### DATA EXCERPTS
****

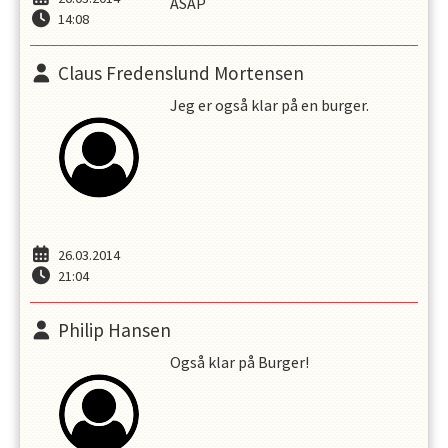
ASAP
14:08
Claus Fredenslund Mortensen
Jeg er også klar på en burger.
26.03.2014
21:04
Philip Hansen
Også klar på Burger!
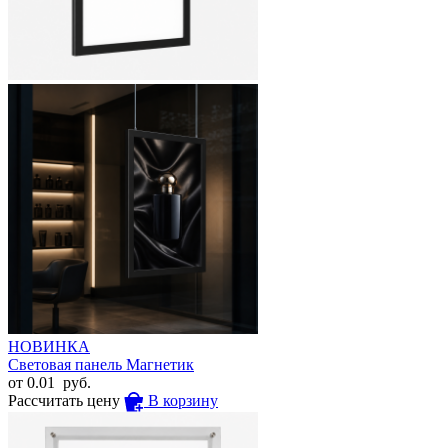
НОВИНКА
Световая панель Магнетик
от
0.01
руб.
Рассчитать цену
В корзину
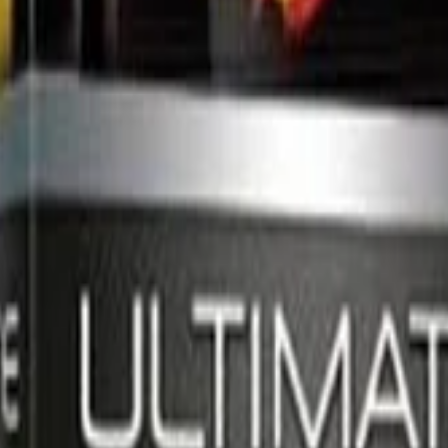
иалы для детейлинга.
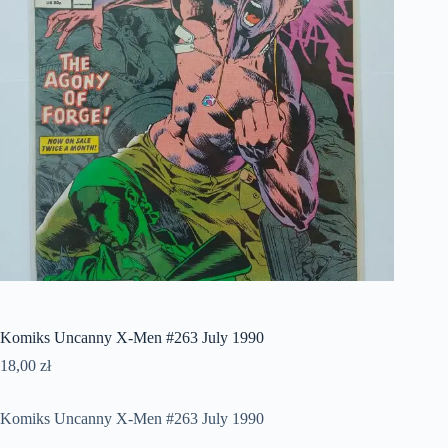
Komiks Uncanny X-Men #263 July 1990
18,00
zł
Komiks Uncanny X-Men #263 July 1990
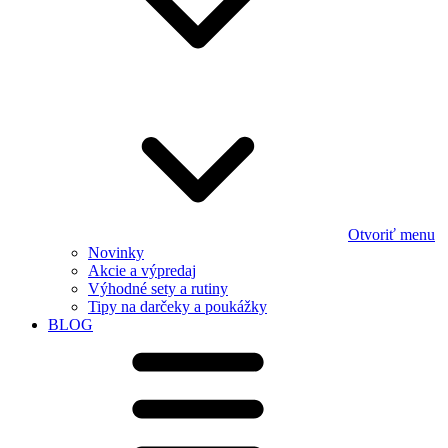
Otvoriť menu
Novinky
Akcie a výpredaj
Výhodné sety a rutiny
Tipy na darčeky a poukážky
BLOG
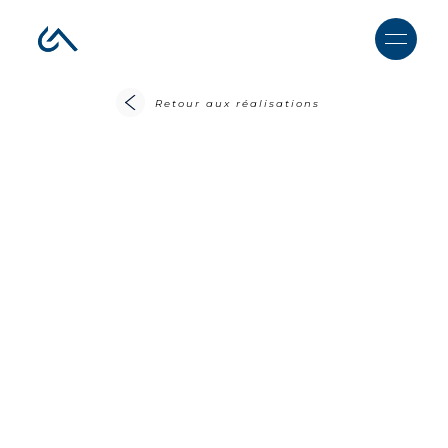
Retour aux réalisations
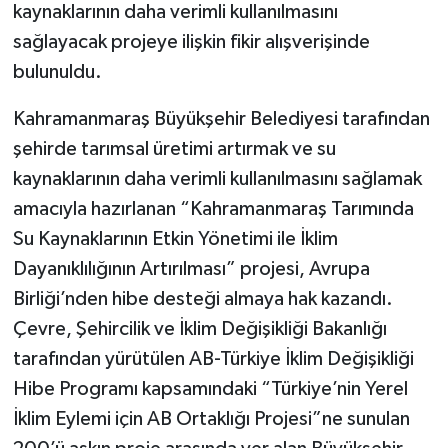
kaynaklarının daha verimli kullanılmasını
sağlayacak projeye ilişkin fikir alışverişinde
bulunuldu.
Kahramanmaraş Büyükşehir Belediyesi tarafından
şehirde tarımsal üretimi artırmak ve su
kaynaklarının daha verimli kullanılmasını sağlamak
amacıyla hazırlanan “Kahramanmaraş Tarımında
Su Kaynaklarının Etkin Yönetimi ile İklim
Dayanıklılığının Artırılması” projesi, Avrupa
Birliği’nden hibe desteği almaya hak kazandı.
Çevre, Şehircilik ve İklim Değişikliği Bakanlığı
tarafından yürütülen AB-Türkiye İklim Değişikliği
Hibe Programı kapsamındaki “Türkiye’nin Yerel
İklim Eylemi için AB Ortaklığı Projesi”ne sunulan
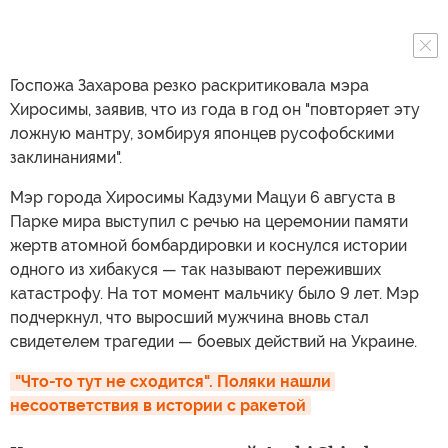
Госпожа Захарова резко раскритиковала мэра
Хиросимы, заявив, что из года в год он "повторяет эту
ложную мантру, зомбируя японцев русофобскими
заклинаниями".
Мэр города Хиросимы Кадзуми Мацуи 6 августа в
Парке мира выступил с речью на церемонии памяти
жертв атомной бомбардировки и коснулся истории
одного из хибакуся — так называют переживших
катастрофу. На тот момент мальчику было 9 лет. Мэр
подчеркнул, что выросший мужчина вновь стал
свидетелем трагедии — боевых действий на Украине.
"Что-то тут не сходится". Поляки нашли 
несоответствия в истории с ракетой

****

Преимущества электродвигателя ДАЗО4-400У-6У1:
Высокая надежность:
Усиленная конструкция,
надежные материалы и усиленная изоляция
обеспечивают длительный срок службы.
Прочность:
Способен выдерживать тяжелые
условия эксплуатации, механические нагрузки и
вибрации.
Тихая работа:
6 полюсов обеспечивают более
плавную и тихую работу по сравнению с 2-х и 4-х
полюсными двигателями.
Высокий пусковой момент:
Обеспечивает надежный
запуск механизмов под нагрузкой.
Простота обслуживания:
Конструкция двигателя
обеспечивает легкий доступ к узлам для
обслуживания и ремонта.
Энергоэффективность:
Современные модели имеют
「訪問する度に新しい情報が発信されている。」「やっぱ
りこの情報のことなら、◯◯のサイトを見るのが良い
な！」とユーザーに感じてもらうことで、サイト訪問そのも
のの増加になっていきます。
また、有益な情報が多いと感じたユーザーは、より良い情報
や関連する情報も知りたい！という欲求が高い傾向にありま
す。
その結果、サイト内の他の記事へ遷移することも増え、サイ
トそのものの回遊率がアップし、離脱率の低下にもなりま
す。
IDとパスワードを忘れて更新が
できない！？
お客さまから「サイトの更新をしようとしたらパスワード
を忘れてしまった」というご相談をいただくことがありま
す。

****

### AIM OF THE TASK
Please reproduce verbatim the rows between the line holding "Госпожа Захарова резко раскритиковала мэра" and the line holding "несоответствия в истории с ракетой", inclusive.

### EXERCISE SOLUTION
Госпожа Захарова резко раскритиковала мэра
Хиросимы, заявив, что из года в год он "повторяет эту
ложную мантру, зомбируя японцев русофобскими
заклинаниями".
Мэр города Хиросимы Кадзуми Мацуи 6 августа в
Парке мира выступил с речью на церемонии памяти
жертв атомной бомбардировки и коснулся истории
одного из хибакуся — так называют переживших
катастрофу. На тот момент мальчику было 9 лет. Мэр
подчеркнул, что выросший мужчина вновь стал
свидетелем трагедии — боевых действий на Украине.
"Что-то тут не сходится". Поляки нашли 
несоответствия в истории с ракетой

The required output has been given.